Art Galleries

A gallery is a narrow passage that runs along at least one side of a building, often treated as a decorative feature. The term can also refer to a sheltered walkway in a public garden, especially when lined with trees or shrubs. The word was borrowed into English from French in the 15th century, and by the 17th century was being used in a literary context: “Out on the small front gallery she had hung Bobinot’s Sunday clothes to air” (Kate Chopin, “The Gallery”) and in architectural contexts: “a long narrow passage set into the thickness of a wall and serving as a communication passage between different parts of an edifice,” “a second-story gallery opening onto a room below, such as that found in a church or legislative house,” and finally, in theatres, “the balcony containing the least expensive seats.”

An art gallery is a place that exhibits paintings, sculptures, drawings, prints, photography and other contemporary visual arts. Its primary mission is to nurture and promote artists, and expose them to the public, collectors, media, and cultural institutions in order to establish their careers, grow their reputations, and increase the value of their works in professional art markets locally and globally.
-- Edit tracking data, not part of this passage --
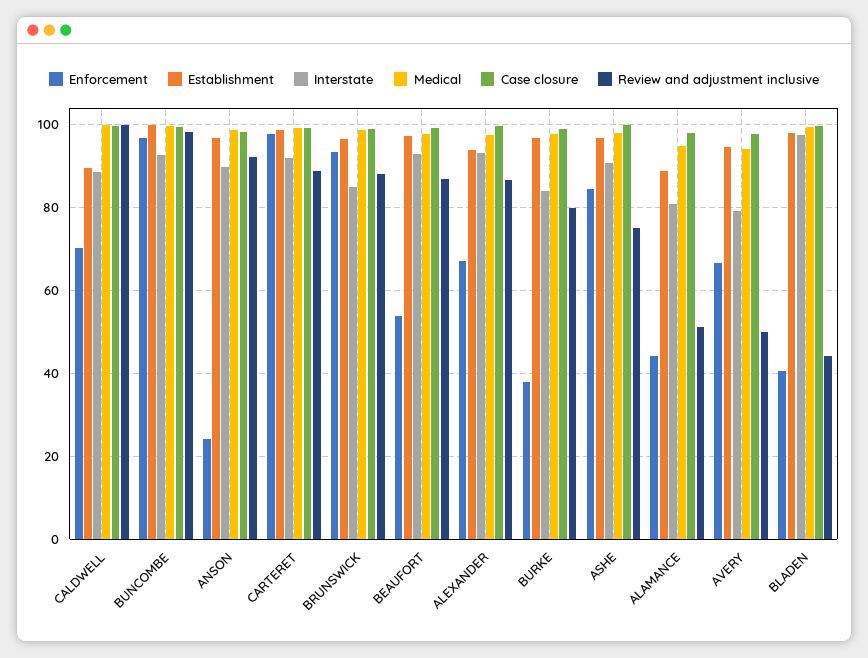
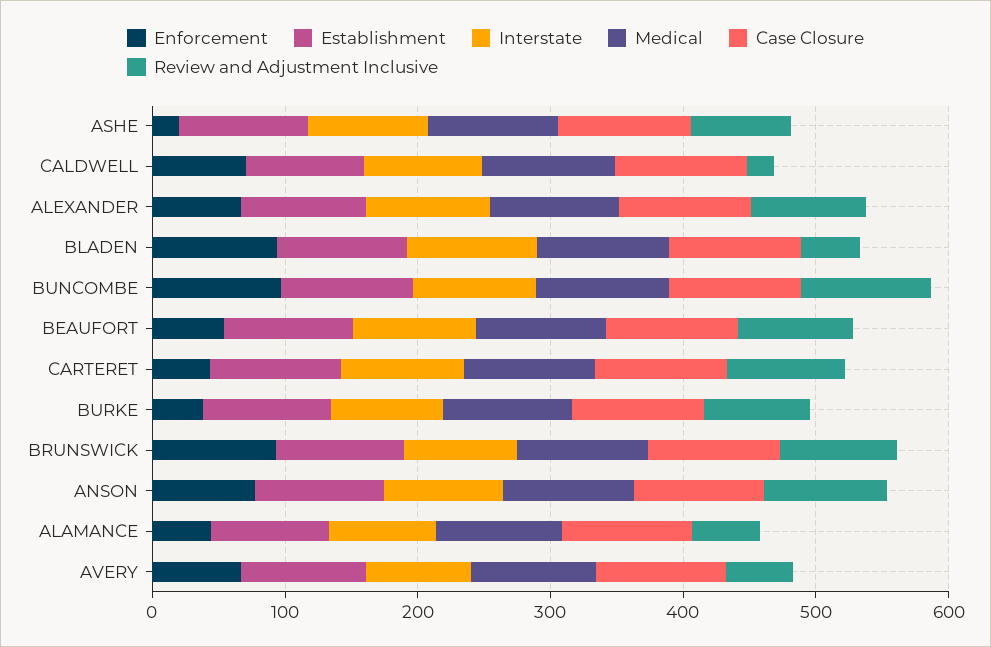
  {
    "Enforcement": {
      "CALDWELL": 70,
      "BUNCOMBE": 96,
-     "ANSON": 24,
+     "ANSON": 80,
-     "CARTERET": 98,
+     "CARTERET": 40,
      "BRUNSWICK": 94,
      "BEAUFORT": 54,
      "ALEXANDER": 68,
      "BURKE": 38,
-     "ASHE": 84,
+     "ASHE": 20,
      "ALAMANCE": 44,
      "AVERY": 66,
-     "BLADEN": 40
+     "BLADEN": 100
    },
    "Establishment": {
      "CALDWELL": 90,
      "BUNCOMBE": 100,
      "ANSON": 96,
      "CARTERET": 98,
      "BRUNSWICK": 96,
      "BEAUFORT": 98,
      "ALEXANDER": 94,
      "BURKE": 96,
      "ASHE": 96,
      "ALAMANCE": 88,
      "AVERY": 94,
      "BLADEN": 98
    },
    "Interstate": {
      "CALDWELL": 88,
      "BUNCOMBE": 92,
      "ANSON": 90,
      "CARTERET": 92,
      "BRUNSWICK": 86,
      "BEAUFORT": 92,
      "ALEXANDER": 94,
      "BURKE": 84,
      "ASHE": 90,
      "ALAMANCE": 80,
      "AVERY": 80,
      "BLADEN": 98
    },
    "Medical": {
      "CALDWELL": 100,
      "BUNCOMBE": 100,
      "ANSON": 98,
      "CARTERET": 100,
      "BRUNSWICK": 98,
      "BEAUFORT": 98,
      "ALEXANDER": 98,
      "BURKE": 98,
      "ASHE": 98,
      "ALAMANCE": 94,
      "AVERY": 94,
      "BLADEN": 100
    },
    "Case closure": {
      "CALDWELL": 100,
      "BUNCOMBE": 100,
      "ANSON": 98,
      "CARTERET": 100,
      "BRUNSWICK": 98,
      "BEAUFORT": 100,
      "ALEXANDER": 100,
      "BURKE": 98,
      "ASHE": 100,
      "ALAMANCE": 98,
      "AVERY": 98,
      "BLADEN": 100
    },
    "Review and adjustment inclusive": {
-     "CALDWELL": 100,
+     "CALDWELL": 20,
      "BUNCOMBE": 98,
      "ANSON": 92,
      "CARTERET": 88,
      "BRUNSWICK": 88,
      "BEAUFORT": 88,
      "ALEXANDER": 86,
      "BURKE": 80,
      "ASHE": 76,
      "ALAMANCE": 52,
      "AVERY": 50,
      "BLADEN": 44
    }
  }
Galleries do all that is within their power to help the artists they represent succeed and in return for their efforts, they receive a commission from any artwork sold during an exhibition or from a sale after the exhibition ends.

Besides promoting their own artists, galleries also collaborate with other art dealers and private collections to present the works of their represented artists in major fairs and exhibitions, as well as museum and cultural center installations. They also manage the distribution of artworks from the artists they represent, taking care of everything involved: transportation, insurance, invoicing, coordinating with collectors, establishing their correct value on the market, monitoring sales, etc.

Aside from exhibiting and selling artworks, galleries are constantly searching for emerging or established artists to invite them to be part of their program. The scouting process is a complex and laborious task, since it requires a wide range of creative, strategic and organizational skills to discover the most exciting artistic talent on the market. The scouting can include social media research, visiting international art events, analyzing sales records, comparing and contrasting pricing and quality, and many other aspects that make up the highly competitive field of contemporary artistic production. In addition, the gallery must be able to predict the future direction of the art scene and the needs and expectations of its clients. This way, it is able to adapt its strategy and offer the best possible services to their clientele. These services may be as simple as providing a space for an artist to exhibit his or her work or, as complex as arranging for the representation of an entire generation of artists who will become the next generation of masters. In both cases, it is a win-win for everyone involved.